“O tempo passa e atravessa as avenidas”, cantou Taiguara, “e o fruto cresce e pesa, enverga o velho pé” - e, com o tempo, o corpo passa a falar. O inchaço no joelho, por exemplo, está dizendo que devo comer menos doce. O tempo fala pelas rugas, pela cintura, pelos cabelos...

Os fios brancos faz tempo vem me tecendo os cabelos, até a grisalhice virar cã. É como era chamada a cabeça branca a.C. (antes do Celular), quando os idosos viviam menos e Alzheimer era chamado de caduquice.

Melhor cabeça branca que careca, diz um amigo sem cabelos, enquanto, coisas da genética, outro amigo setentão exibe uma bela cabeleira branca. A minha raleou mas não se entregou, fios heróicos ainda resistem nas entradas, e toda manhã lhes digo ao espelho: muito bem, rapazes, considerem o embranquecimento como medalhas e vamos em frente!
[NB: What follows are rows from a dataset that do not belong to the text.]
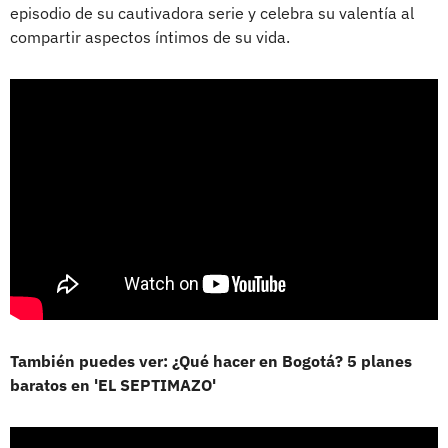
episodio de su cautivadora serie y celebra su valentía al
compartir aspectos íntimos de su vida.
También puedes ver: ¿Qué hacer en Bogotá? 5 planes
baratos en 'EL SEPTIMAZO'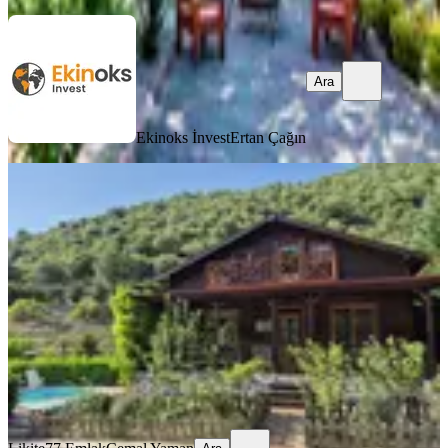
Ara
Ekinoks İnvest
Ertan Çağın
YENİ
Likite Emlak'tan Muhteşem Doğa
İçersinde Satılık Turistik Tesis
Yalova, Altınova
4900 m²
·
03.08.2026
110.000.000 ₺
Likite77 Emlak
Cemal Yaman
Ara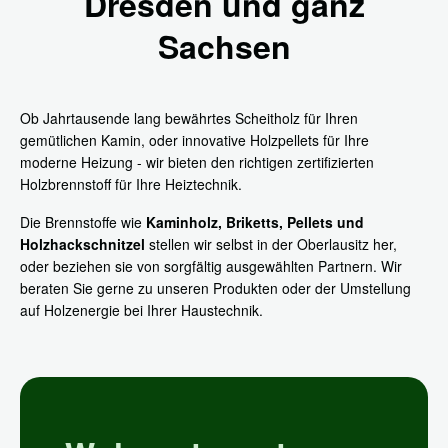
Dresden und ganz
Sachsen
Ob Jahrtausende lang bewährtes Scheitholz für Ihren
gemütlichen Kamin, oder innovative Holzpellets für Ihre
moderne Heizung - wir bieten den richtigen zertifizierten
Holzbrennstoff für Ihre Heiztechnik.
Die Brennstoffe wie
Kaminholz, Briketts, Pellets und
Holzhackschnitzel
stellen wir selbst in der Oberlausitz her,
oder beziehen sie von sorgfältig ausgewählten Partnern. Wir
beraten Sie gerne zu unseren Produkten oder der Umstellung
auf Holzenergie bei Ihrer Haustechnik.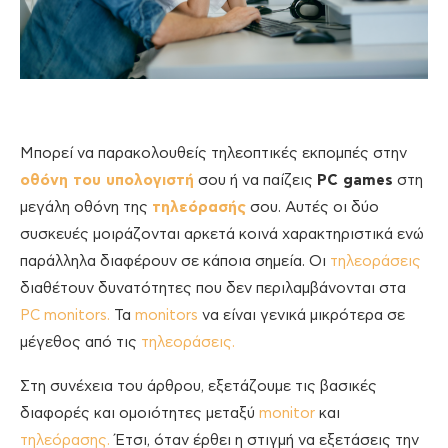
Μπορεί να παρακολουθείς τηλεοπτικές εκπομπές στην
οθόνη του υπολογιστή
σου ή να παίζεις
PC games
στη
μεγάλη οθόνη της
τηλεόρασής
σου. Αυτές οι δύο
συσκευές μοιράζονται αρκετά κοινά χαρακτηριστικά ενώ
παράλληλα διαφέρουν σε κάποια σημεία. Οι
τηλεοράσεις
διαθέτουν δυνατότητες που δεν περιλαμβάνονται στα
PC monitors.
Τα
monitors
να είναι γενικά μικρότερα σε
μέγεθος από τις
τηλεοράσεις.
Στη συνέχεια του άρθρου, εξετάζουμε τις βασικές
διαφορές και ομοιότητες μεταξύ
monitor
και
τηλεόρασης.
Έτσι, όταν έρθει η στιγμή να εξετάσεις την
Amigo médico diz que o encanecimento pode ser devido não só à idade mas também à alimentação e estresse, então lembro de Vô João, que não tinha cabelos brancos quando foi para a Revolução de 32 e, quando voltou apenas meses depois, só tinha cabelos brancos para o resto da vida. Contava que, nas trincheiras, comiam uma gororoba tipo mistura-tudo com farinha, e, como faltava água para lavar os pratos de estanho, eles eram lambidos pelos porcos que campeavam por ali.

Aliás, vô João contava tantas histórias de sofrimento e bravura que parecia ter durado anos aquela revolução que durou apenas três meses. Uma noite, quando ele narrava mais alguns heroísmos, alguém perguntou a seu genro Luiz Zanotto, meu tio Zizo:

- Zizo, você também esteve na revolução e nunca conta nada, por que?

- Porque – tio Zizo respondeu – eu não minto.

Também não minto se disser que, com os cabelos brancos, ganhei dois benefícios. Tenho direito a meia entrada e vaga de estacionamento, embora meu cartão já esteja vencido (aliás, por que será precisa ser renovado? Por que posso rejuvenescer?).

Os que não me veem há muito, ao ver se dividem em dois tipos: os gentis, que me dizem charmoso, e os sinceros que dizem lembrar de mim antigamente...

Dom Pedro II
Dom Pedro II | Foto: Mathew Brady/ Wikipédia/ Domínio Público

Espero que os cabelos brancos sinalizem sabedoria, como em Dom Pedro II, que seria um tipo ímpar neste tempo de polarizações. No país da mais longa escravidão moderna, era abolicionista. Monarca, era no entanto republicano, tanto que, embora podendo, nem resistiu ao golpe militar que instalou a república. Chefe do Poder Moderador de então, manteve o Brasil unido e realmente foi mestre em modos e moderação, além de ser exemplo de cidadania, um dos poucos senão único governante a sempre diminuir despesas pessoais e da sua Casa Imperial ao longo de décadas.

Por falar em décadas, se você acha que isto nada tem a ver com você, saiba que o título desta crônica era Meus Cabelos Brancos, mas para serem nossos cabelos brancos é só uma questão de tempo, não é mesmo? Embora você possa retrucar que, por dentro, ainda podemos sempre ser crianças. Dom Pedro mesmo, mesmo com cabelos brancos, apreciava piqueniques, e eu, com os netos, mais me torno criança quanto mais tenho cabelos brancos.